I owe a few posts on the Supperclub menus, but I need to get home and upload photos and recipes for those...
In the meantime, let's talk beer (alus, in Lithuanian). I recently made my first batch of beer - a red ale from a simple recipe from the brew shop - and it's tasting pretty good! A lighter lager-style beer is currently doing its thing in my chilly basement (Seattle has been very cold for the past few weeks - perfect for lager yeast, which likes cool temperatures for fermentation).
When I cook and bake, I'm not one to get too caught up in the details - I tend to not pre-sift flour, or measure goopy substances like honey or sour cream. I figure it'll work itself out somehow, or I've got enough experience to either fix my sloppiness or live with a failure from time to time and learn something from my mistakes.
When I started baking bread using a natural sourdough starter a few years ago, I found that the attention to detail that professionals put into their baking really pays off - measuring flour by weight instead of volume ensures that your bread is not to dry or to sticky, for example. But mistakes teach you the most about how things are actually working in there; when my original sourdough breads weren't rising properly, some trial-and-error with higher-gluten flours taught me that wild yeast needs a little more help to rise properly.
Making beer seems like a similar enterprise, although the yeasts I'm using are highly specialized creatures that you buy for specific flavor development and brewing characteristics. More experienced brewers warned me that sanitation is the number one issue for home brewers, so I've been scrupulous in that department, and have generally tried to follow the recipes fairly strictly until I'm familiar with the processes. Ruining 5 gallons of beer is a pricey mistake, so I'd rather avoid that if at all possible.

******

→ **EXERCISE AIM**
Write out the entire home-brewing post above word for word.

→ **THE DATA**
******

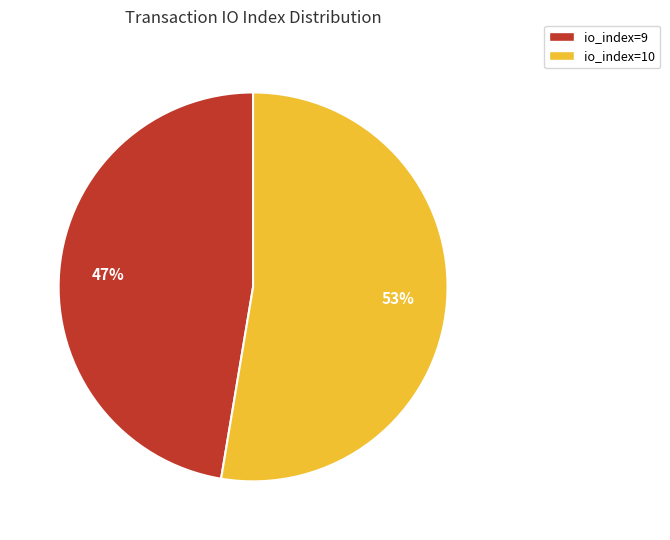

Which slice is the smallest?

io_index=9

******

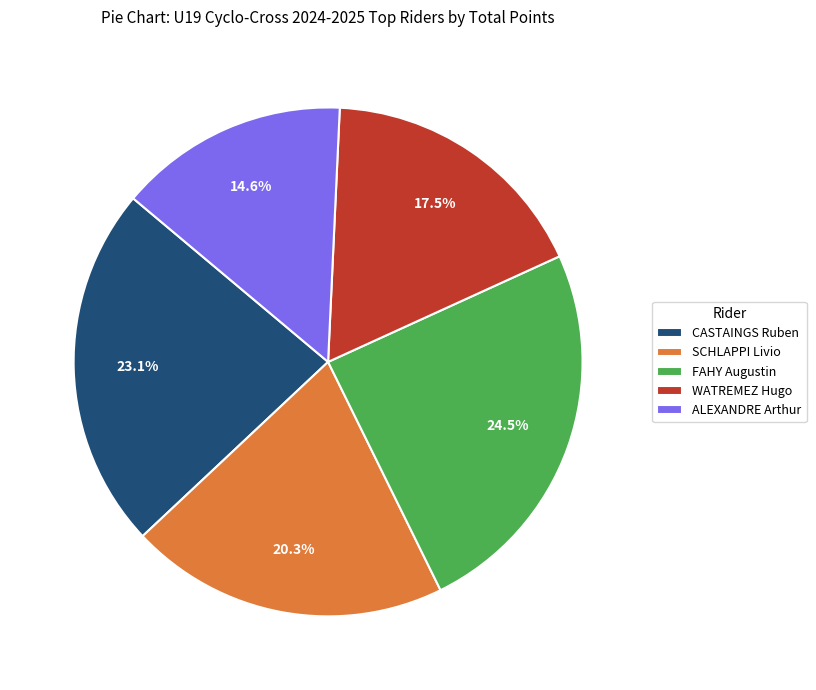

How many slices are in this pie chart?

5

******

→ **FINISHED TASK**
I owe a few posts on the Supperclub menus, but I need to get home and upload photos and recipes for those...
In the meantime, let's talk beer (alus, in Lithuanian). I recently made my first batch of beer - a red ale from a simple recipe from the brew shop - and it's tasting pretty good! A lighter lager-style beer is currently doing its thing in my chilly basement (Seattle has been very cold for the past few weeks - perfect for lager yeast, which likes cool temperatures for fermentation).
When I cook and bake, I'm not one to get too caught up in the details - I tend to not pre-sift flour, or measure goopy substances like honey or sour cream. I figure it'll work itself out somehow, or I've got enough experience to either fix my sloppiness or live with a failure from time to time and learn something from my mistakes.
When I started baking bread using a natural sourdough starter a few years ago, I found that the attention to detail that professionals put into their baking really pays off - measuring flour by weight instead of volume ensures that your bread is not to dry or to sticky, for example. But mistakes teach you the most about how things are actually working in there; when my original sourdough breads weren't rising properly, some trial-and-error with higher-gluten flours taught me that wild yeast needs a little more help to rise properly.
Making beer seems like a similar enterprise, although the yeasts I'm using are highly specialized creatures that you buy for specific flavor development and brewing characteristics. More experienced brewers warned me that sanitation is the number one issue for home brewers, so I've been scrupulous in that department, and have generally tried to follow the recipes fairly strictly until I'm familiar with the processes. Ruining 5 gallons of beer is a pricey mistake, so I'd rather avoid that if at all possible.